Naja ich finde das game ist eine nette Abwechslung auch wenn es mich an Combat Arms erinnert obwohl dieses Game viel besser ist. Ich bin ja mal gespannt wie lange es dauert bis auch dieses Spiel mit Hackern verseucht ist wie Combat Arms und wie sie alle heißen. Normalerweise Spiele ich sowas nicht mehr wegen den ganzen Hackern aber das Spiel musste ich einfach testen und bis jetzt find ichs nicht schlecht.. würde mir nur wünschen das man Dort eventuell ne Coop-Funktion einbauen würde wie zb Zombies jagen oder was weiß ich^^ Nochmals danke für den Key.. Regelmäßig werd ichs aber nicht spielen


----------



## dani07 (7. September 2011)

Ich hab nen sehr positiven ersten Eindruck von dem Game, obwohl ich die Pumpguns ein Wenig overpowered. Ich finde die Maps zwar gut gemacht, aber besonders Prison ist ein wenig unübersichtlich. Ob ich für das Spiel Geld ausgeben würde, weiß ich nicht, vermutlich wird es eh bald komplett mit Hackern verseucht sein, leider.


----------



## Hannibal89 (7. September 2011)

Ist es normal, dass ich nur einen einzigen Server finden kann und dieser auch noch voll ist?


----------



## masterkoron (7. September 2011)

Habs gestern mal etwas gezockt. Wirkt wie ein 0815 abklatsch von CS.


----------



## ACONY (7. September 2011)

Wenn Ihr den Server Filter auf "Show Full Servers" einstellt, seht Ihr ALLE Server auf denen gerade gezockt wird. Ansonsten seht Ihr nur die, welche gerade noch Plätze frei haben. Wenn alle voll sein sollten dann erstellt am besten selber einen, da werden dann sicher auch zügig Leute joinen.


----------



## Tschoppo (7. September 2011)

ganz nett.. das spiel hat einen dicken item shop und ich denke man wird sich auch für geld spielwährung kaufen können.. free2play?


----------



## Playerboy90 (7. September 2011)

ich muss unbedinkt meine waffe reparieren aber hab kein "cash" mehr wie verdient man sich diese währung ?


----------



## DonDodo (8. September 2011)

Playerboy90 schrieb:


> ich muss unbedinkt meine waffe reparieren aber hab kein "cash" mehr wie verdient man sich diese währung ?

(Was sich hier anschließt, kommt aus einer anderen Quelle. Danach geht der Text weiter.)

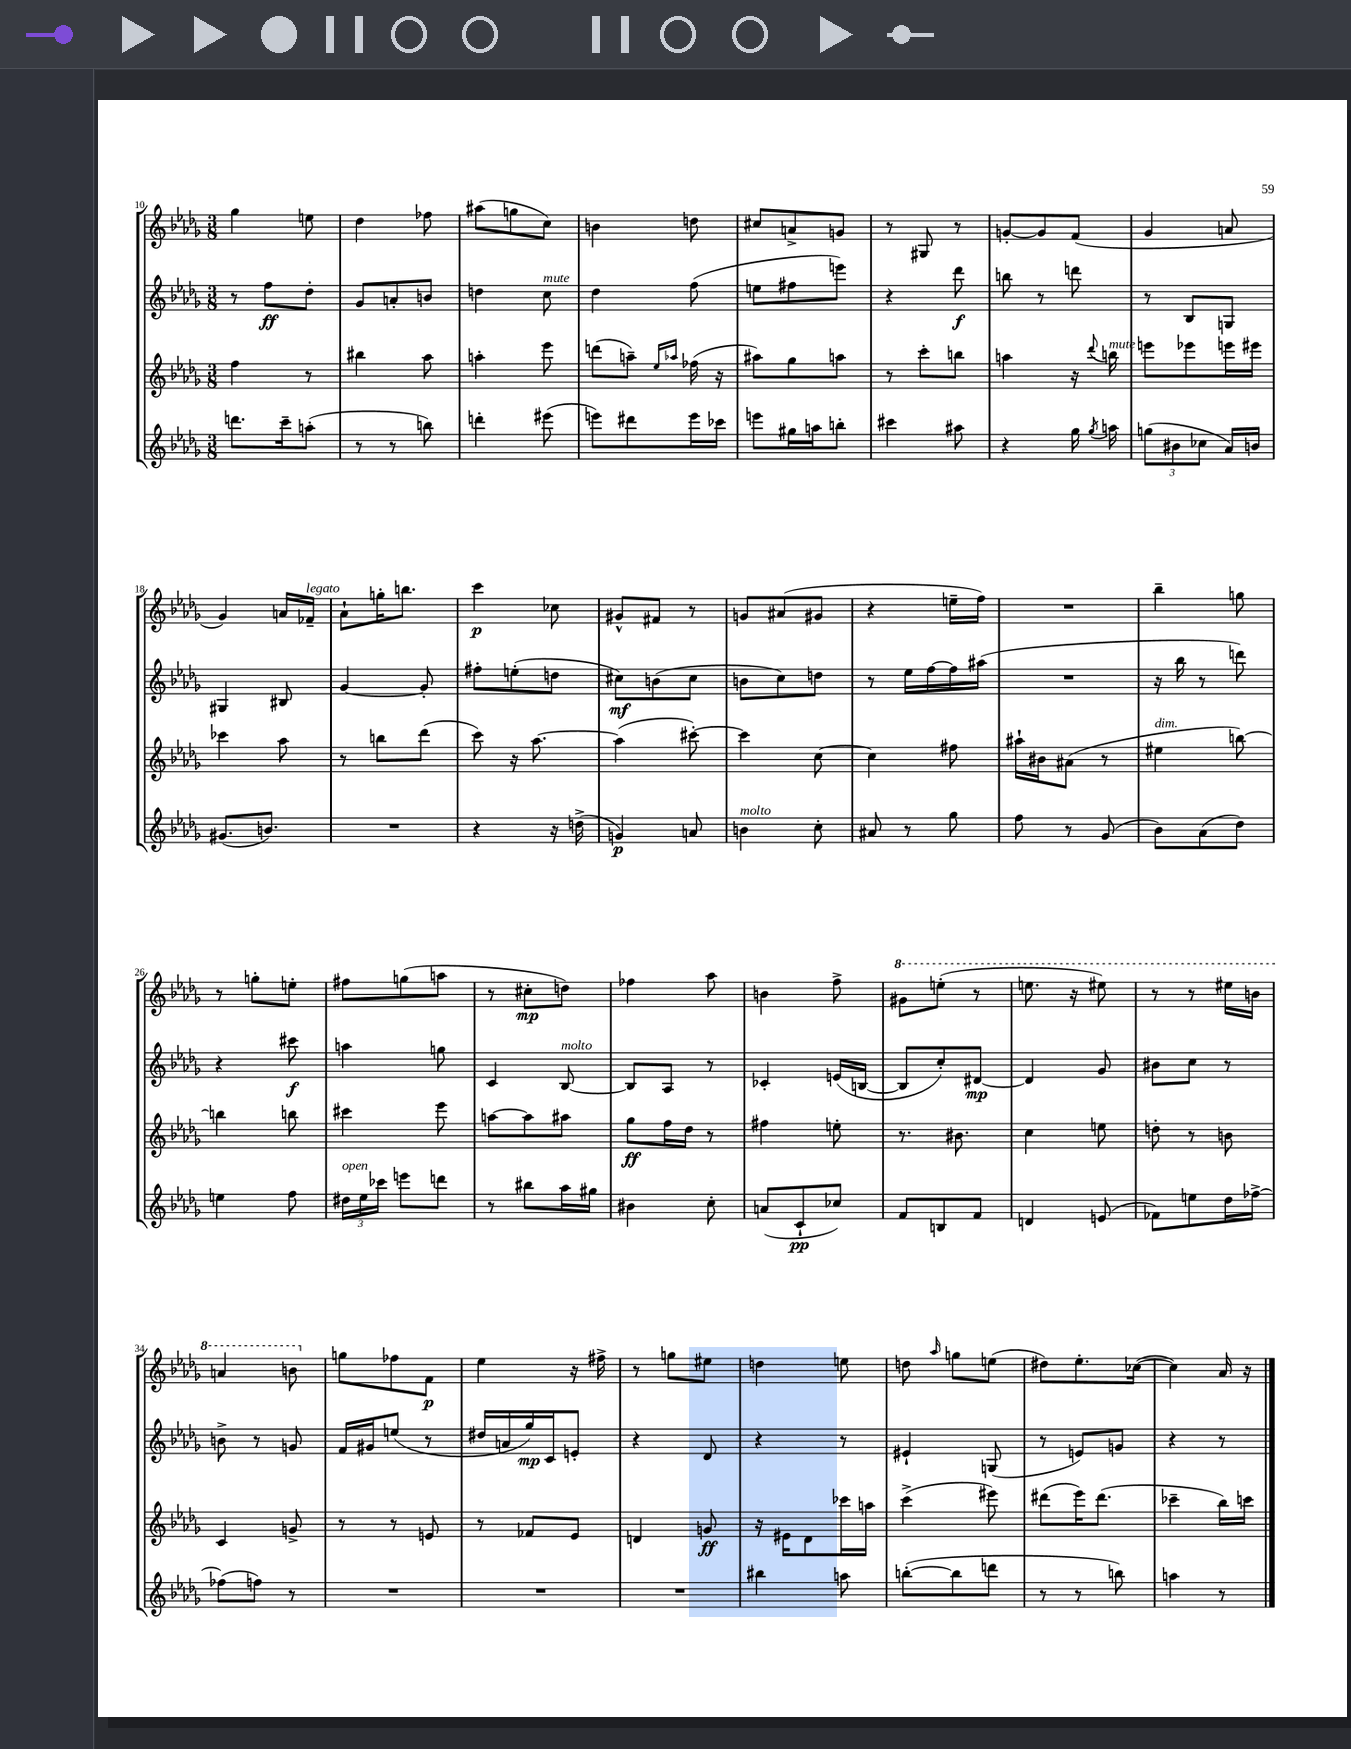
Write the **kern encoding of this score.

Indem du ein paar Runden spielst. Du kannst mit 2 verscheidenen "Währungen" zahlen, den goldenen coins oder mit Punkten (glaube das sind deine Fame-Punkte). Einfch beim bezahlen den regler von den coins nach rechts bewegen und damit bezahlen. Außerdem solltest du als "Startgeschenk" schon ein paar coins haben. Hoffe das hilft,

DonDodo


----------



## Playerboy90 (8. September 2011)

DonDodo schrieb:


> Indem du ein paar Runden spielst. Du kannst mit 2 verscheidenen "Währungen" zahlen, den goldenen coins oder mit Punkten (glaube das sind deine Fame-Punkte). Einfch beim bezahlen den regler von den coins nach rechts bewegen und damit bezahlen. Außerdem solltest du als "Startgeschenk" schon ein paar coins haben. Hoffe das hilft,
> 
> DonDodo


 


super danke


----------



## FANGZ (23. Januar 2012)

Sehr geil,
Vielen Dank an das PC Games Team/Redaktion


----------



## MadMaxxxxxxxxxx (28. Januar 2012)

funkt nicht es sagt:

You have entered an invalid key format. Please enter all chars within key.


----------



## der-jan (28. Januar 2012)

PCBattlefield schrieb:


> Wieso ist das Spiel eigentlich auf Englisch, obwohl das Spiel in Deutsch "erstellt" worden ist?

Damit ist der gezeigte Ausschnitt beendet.